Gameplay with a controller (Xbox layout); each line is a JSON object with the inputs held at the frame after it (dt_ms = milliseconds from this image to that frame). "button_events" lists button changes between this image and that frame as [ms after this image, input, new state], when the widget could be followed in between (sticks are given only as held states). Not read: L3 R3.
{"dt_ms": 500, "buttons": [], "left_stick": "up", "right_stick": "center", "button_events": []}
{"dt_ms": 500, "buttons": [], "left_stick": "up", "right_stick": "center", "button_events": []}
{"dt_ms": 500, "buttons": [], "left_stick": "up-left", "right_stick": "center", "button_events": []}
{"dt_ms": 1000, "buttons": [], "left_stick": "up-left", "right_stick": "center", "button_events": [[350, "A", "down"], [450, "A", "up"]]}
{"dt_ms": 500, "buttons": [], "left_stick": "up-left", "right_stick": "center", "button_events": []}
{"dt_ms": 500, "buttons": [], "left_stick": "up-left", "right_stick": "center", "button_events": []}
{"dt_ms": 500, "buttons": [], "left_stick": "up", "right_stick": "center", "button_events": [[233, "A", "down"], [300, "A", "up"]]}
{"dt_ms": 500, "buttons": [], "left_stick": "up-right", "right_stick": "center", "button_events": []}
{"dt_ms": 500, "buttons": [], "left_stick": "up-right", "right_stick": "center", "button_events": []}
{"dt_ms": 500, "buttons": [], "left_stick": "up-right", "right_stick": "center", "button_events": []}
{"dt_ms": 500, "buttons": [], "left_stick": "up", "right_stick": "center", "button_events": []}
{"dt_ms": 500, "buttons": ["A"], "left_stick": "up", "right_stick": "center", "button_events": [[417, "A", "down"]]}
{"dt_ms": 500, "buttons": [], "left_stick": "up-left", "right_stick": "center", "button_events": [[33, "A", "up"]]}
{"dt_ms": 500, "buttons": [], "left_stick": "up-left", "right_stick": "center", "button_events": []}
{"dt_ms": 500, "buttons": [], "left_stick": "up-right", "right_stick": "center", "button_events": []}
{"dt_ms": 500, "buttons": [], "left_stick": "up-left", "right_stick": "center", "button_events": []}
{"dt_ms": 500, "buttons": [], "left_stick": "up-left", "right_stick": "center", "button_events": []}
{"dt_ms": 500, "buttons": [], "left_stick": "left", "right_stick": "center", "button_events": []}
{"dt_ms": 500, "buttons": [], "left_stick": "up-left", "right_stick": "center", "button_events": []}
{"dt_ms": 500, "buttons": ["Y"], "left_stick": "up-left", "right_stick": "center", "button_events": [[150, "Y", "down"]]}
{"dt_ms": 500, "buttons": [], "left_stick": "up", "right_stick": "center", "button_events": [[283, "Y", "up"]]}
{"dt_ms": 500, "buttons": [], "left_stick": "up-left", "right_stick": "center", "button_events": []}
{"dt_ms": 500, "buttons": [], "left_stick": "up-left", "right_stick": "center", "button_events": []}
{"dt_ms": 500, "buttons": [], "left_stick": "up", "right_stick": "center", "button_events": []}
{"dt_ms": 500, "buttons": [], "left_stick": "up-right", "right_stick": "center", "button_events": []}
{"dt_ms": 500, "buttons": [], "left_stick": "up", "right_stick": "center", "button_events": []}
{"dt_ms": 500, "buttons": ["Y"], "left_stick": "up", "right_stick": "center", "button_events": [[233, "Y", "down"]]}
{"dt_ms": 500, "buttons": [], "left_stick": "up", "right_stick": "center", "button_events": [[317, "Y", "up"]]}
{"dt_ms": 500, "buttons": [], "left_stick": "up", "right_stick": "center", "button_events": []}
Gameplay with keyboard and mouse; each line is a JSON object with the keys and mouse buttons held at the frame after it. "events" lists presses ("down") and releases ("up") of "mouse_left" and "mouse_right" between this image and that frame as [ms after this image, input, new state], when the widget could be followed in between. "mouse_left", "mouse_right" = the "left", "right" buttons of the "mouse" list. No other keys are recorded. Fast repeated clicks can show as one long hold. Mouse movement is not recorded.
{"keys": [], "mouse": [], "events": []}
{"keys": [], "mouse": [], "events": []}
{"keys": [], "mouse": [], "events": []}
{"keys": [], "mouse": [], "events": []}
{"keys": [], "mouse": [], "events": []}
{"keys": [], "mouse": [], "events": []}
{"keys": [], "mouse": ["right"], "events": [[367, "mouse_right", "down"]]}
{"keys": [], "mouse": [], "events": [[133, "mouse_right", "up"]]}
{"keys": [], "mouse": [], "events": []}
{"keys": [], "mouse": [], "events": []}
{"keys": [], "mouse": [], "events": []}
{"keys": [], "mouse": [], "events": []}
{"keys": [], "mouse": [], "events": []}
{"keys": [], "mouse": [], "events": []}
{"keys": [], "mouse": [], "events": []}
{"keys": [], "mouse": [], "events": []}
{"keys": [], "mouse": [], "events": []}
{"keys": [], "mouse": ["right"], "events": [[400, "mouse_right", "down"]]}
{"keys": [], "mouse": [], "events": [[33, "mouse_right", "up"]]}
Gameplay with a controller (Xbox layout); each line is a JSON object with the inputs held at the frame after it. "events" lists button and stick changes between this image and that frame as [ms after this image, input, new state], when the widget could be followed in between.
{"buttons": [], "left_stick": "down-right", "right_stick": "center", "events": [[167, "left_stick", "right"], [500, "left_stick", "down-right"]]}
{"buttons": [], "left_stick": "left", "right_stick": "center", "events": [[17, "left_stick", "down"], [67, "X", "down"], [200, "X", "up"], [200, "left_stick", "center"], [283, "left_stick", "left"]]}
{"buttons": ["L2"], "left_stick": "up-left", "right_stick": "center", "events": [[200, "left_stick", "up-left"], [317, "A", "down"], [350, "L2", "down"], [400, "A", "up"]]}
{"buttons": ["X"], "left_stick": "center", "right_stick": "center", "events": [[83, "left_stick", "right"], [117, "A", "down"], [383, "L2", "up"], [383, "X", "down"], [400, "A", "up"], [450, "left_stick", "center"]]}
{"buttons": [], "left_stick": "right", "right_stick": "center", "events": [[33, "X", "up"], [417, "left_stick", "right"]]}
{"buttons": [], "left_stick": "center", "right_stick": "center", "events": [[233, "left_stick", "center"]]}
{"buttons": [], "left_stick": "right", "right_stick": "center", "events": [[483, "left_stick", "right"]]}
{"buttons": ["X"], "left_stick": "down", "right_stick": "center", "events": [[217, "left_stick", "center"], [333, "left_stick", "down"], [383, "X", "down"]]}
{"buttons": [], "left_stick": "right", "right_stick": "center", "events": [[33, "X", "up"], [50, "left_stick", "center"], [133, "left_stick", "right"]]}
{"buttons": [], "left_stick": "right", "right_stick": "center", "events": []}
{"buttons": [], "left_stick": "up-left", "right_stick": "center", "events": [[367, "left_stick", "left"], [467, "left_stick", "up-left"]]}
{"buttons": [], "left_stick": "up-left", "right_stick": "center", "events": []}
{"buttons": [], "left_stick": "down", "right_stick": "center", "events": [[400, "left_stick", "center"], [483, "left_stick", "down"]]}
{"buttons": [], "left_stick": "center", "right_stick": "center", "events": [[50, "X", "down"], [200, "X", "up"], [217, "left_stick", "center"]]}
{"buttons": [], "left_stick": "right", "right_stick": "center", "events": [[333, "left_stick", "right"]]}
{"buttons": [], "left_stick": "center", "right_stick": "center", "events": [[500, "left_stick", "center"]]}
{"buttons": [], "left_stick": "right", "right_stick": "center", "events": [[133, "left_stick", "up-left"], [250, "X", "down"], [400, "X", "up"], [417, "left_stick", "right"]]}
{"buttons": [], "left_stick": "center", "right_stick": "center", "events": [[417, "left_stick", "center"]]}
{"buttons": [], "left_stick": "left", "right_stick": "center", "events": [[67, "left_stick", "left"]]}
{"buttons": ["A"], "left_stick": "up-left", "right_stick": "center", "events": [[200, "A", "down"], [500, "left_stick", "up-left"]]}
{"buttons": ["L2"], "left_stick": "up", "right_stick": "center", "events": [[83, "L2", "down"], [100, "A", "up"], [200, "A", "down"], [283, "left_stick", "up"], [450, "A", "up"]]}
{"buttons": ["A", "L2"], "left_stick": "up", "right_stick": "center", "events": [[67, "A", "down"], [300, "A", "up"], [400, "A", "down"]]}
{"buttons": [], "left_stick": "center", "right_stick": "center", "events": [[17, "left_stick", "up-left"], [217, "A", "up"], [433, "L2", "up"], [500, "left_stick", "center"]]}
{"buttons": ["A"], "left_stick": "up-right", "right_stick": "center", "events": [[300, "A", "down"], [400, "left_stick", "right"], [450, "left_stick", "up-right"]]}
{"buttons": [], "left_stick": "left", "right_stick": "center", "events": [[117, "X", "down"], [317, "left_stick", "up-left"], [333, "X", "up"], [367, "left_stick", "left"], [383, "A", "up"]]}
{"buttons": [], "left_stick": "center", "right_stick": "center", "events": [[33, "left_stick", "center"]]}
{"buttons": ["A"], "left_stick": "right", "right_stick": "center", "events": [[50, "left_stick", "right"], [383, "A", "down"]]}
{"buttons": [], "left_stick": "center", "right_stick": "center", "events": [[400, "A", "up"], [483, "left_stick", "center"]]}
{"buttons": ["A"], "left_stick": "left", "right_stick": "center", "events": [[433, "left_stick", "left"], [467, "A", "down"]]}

****

**PROMPT:** Of the lines in the listing, some hold the word "lists". Report how many, and only that.

**COMPLETED EXERCISE:** 3